The Redis server program is a single-process model, that is, multiple Redis processes can be started on one server at the same time, and the actual processing speed of Redis depends entirely on the execution efficiency of the main process.

If only one Redis process is running on the server, when multiple clients access at the same time, the processing capacity of the server will decrease to a certain extent;
if multiple Redis processes are opened on the same server, Redis will improve the concurrent processing capacity.
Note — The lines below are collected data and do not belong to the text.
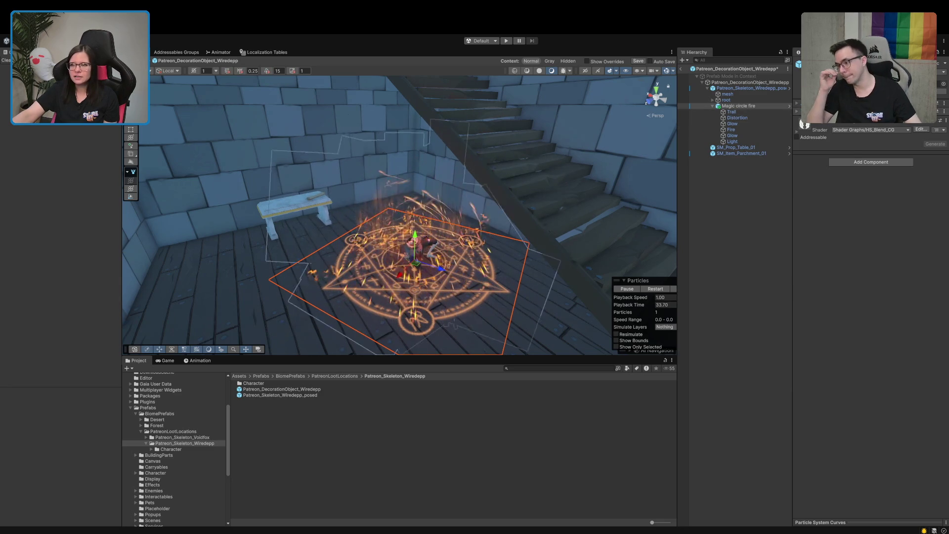
# Expand the HS_Blend_CG material and ping its MainTex, MagicCircle28.5, in the HSFiles Textures folder
pyautogui.click(841, 112)
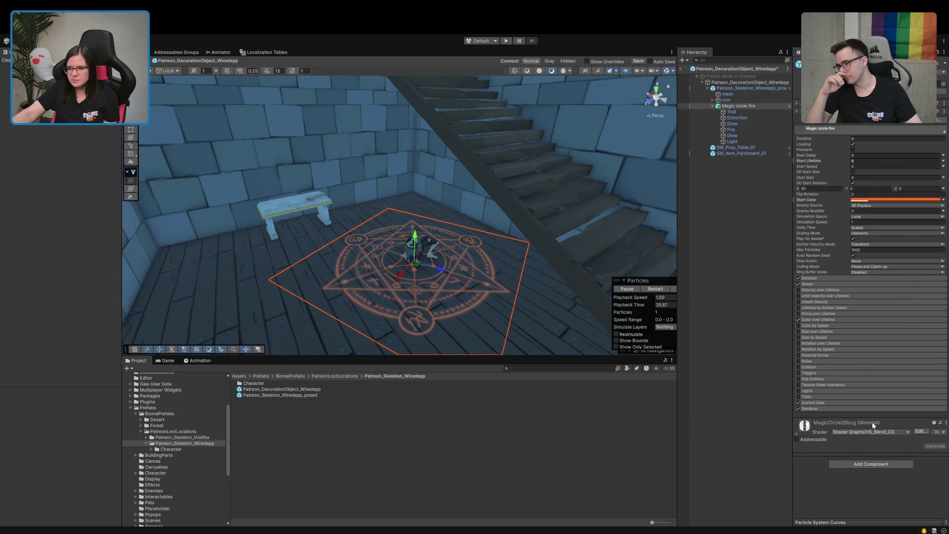
pyautogui.click(835, 131)
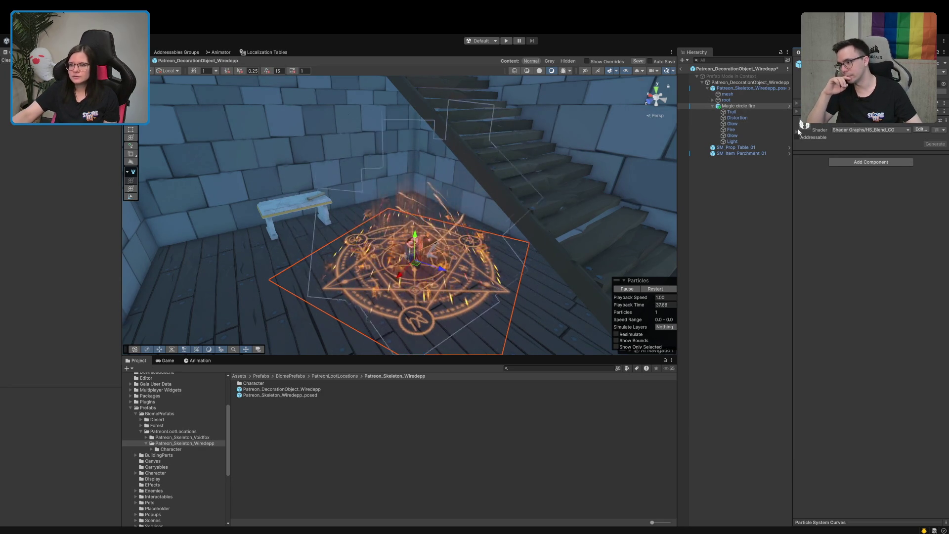
pyautogui.click(836, 129)
pyautogui.click(933, 245)
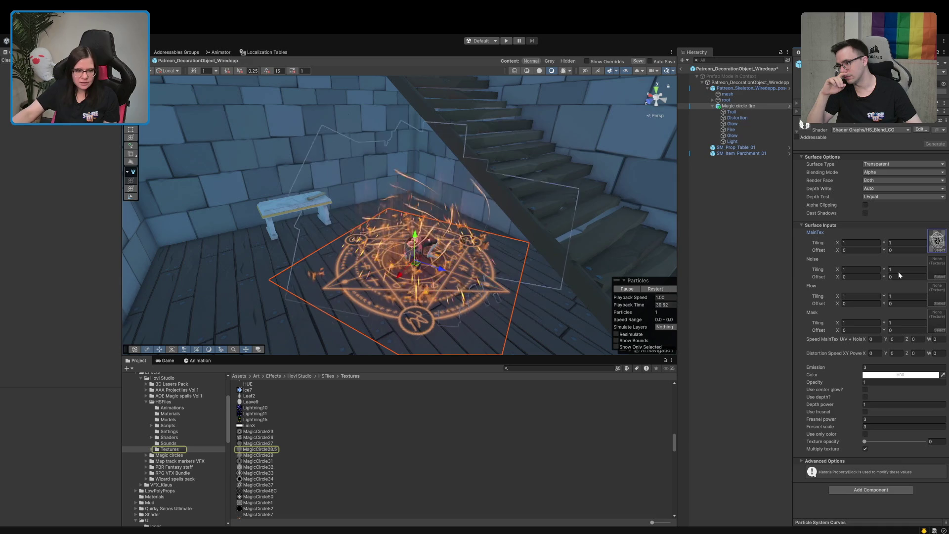
# Enlarge the Project window's thumbnails and asset area to browse the circle textures
pyautogui.moveTo(652, 523); pyautogui.dragTo(681, 525)
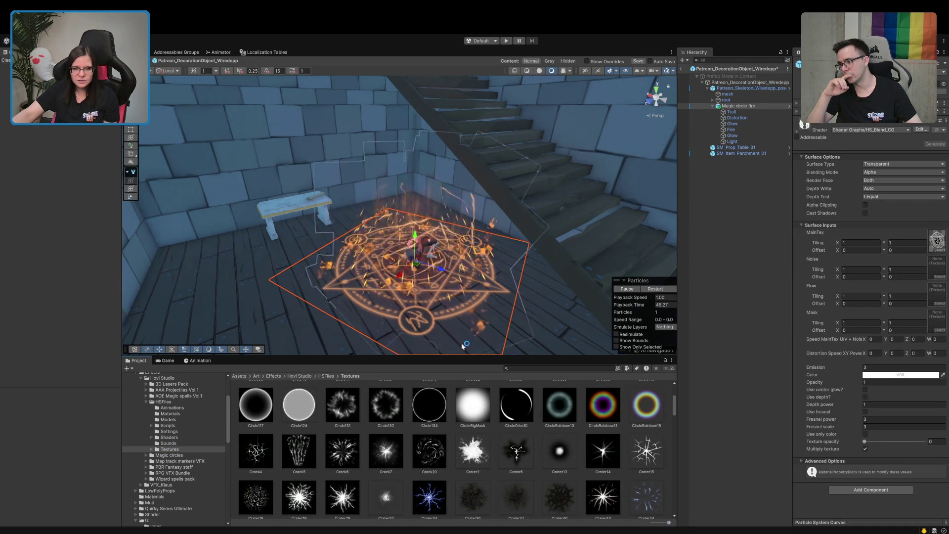
pyautogui.moveTo(455, 355); pyautogui.dragTo(455, 291)
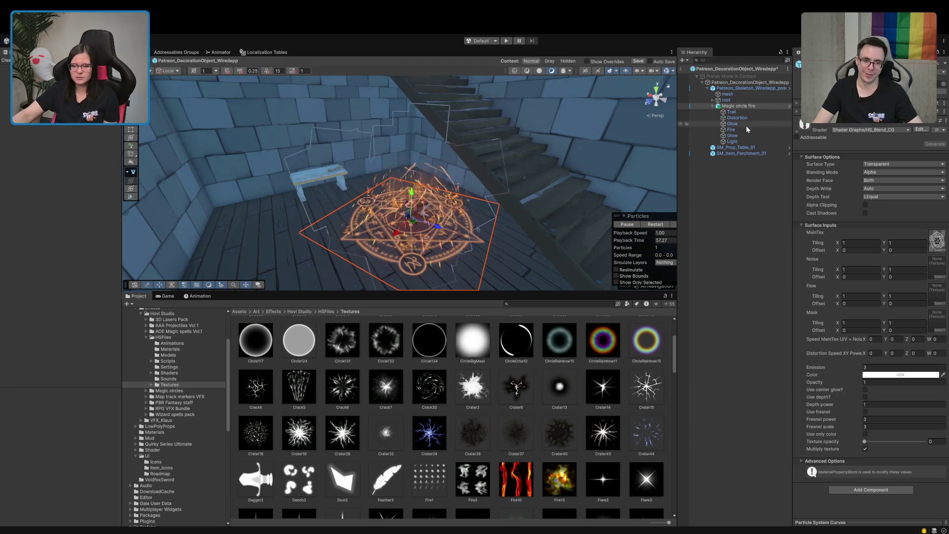
pyautogui.scroll(-3, 571, 398)
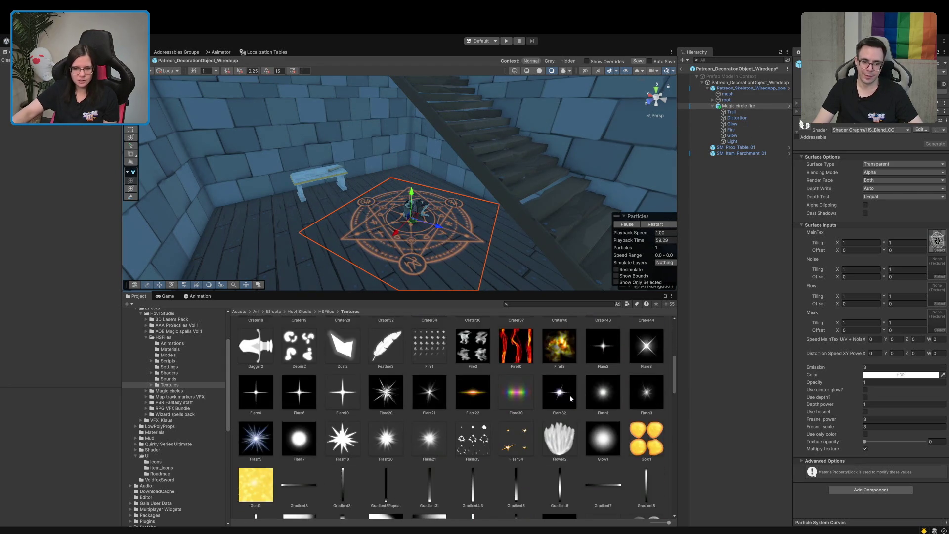
pyautogui.scroll(-2, 571, 398)
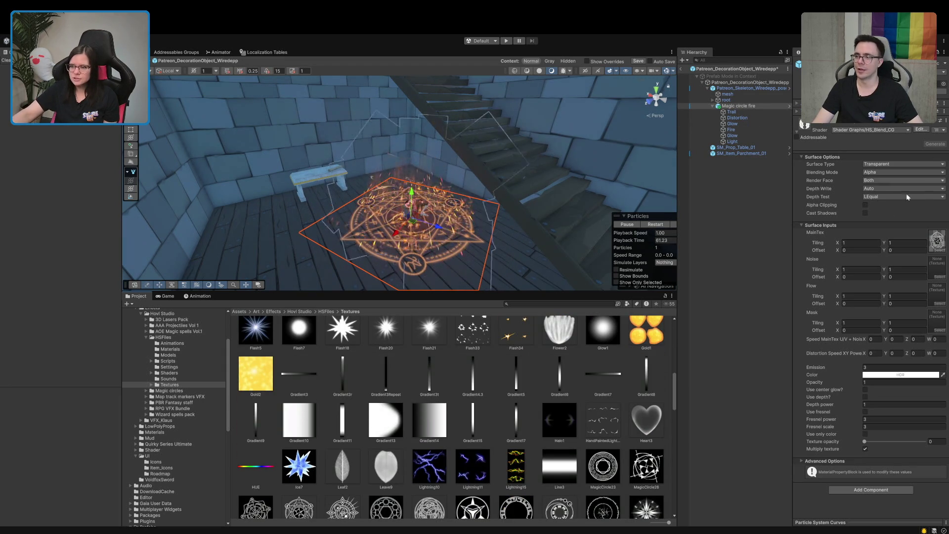
# Assign MagicCircle34 as the magic circle material's main texture
pyautogui.click(936, 241)
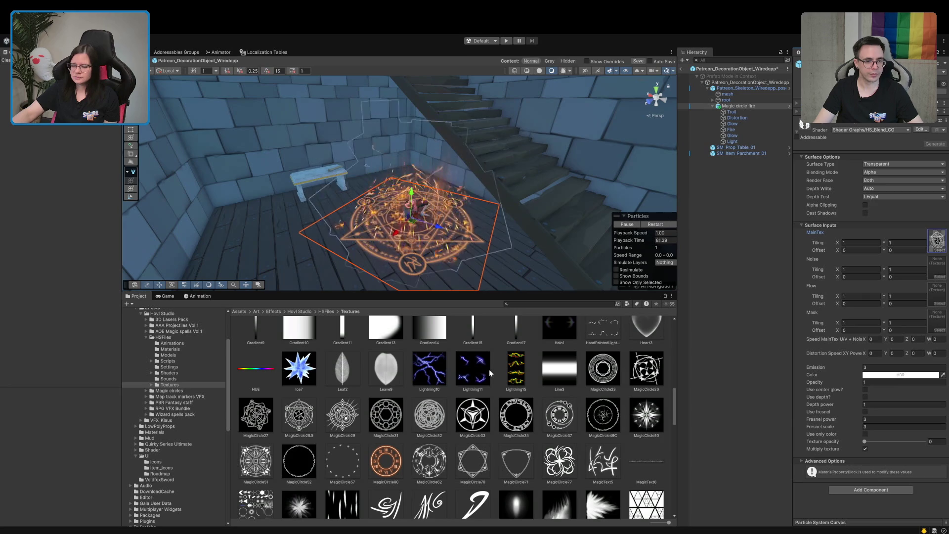
pyautogui.scroll(-2, 488, 369)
At the same time, it will cause a lot of pressure on the CPU of the server.


 3.2 The five major data types of redis
The basic data types include: string (string), list (list, doubly linked list), hash (hash, key-value pair collection), set (set, not repeated) and sorted set can also be called Zset (ordered set). 

3.3 Advantages and disadvantages of redis 
(1) It has extremely high data reading and writing speed: the data reading speed can reach up to 110,000 times/s, and the data writing speed can reach up to 81,000 times/s.

(2) Supported data structure: key-value, supports rich data types: Strings, Lists, Hashes, Sets and Sorted Sets and other data type operations.
 

(3) Support data persistence: The data in the memory can be saved in the disk, and can be loaded again for use when restarting.

(4) Atomicity: All Redis operations are atomic. (Support transactions, all operations are treated as transactions)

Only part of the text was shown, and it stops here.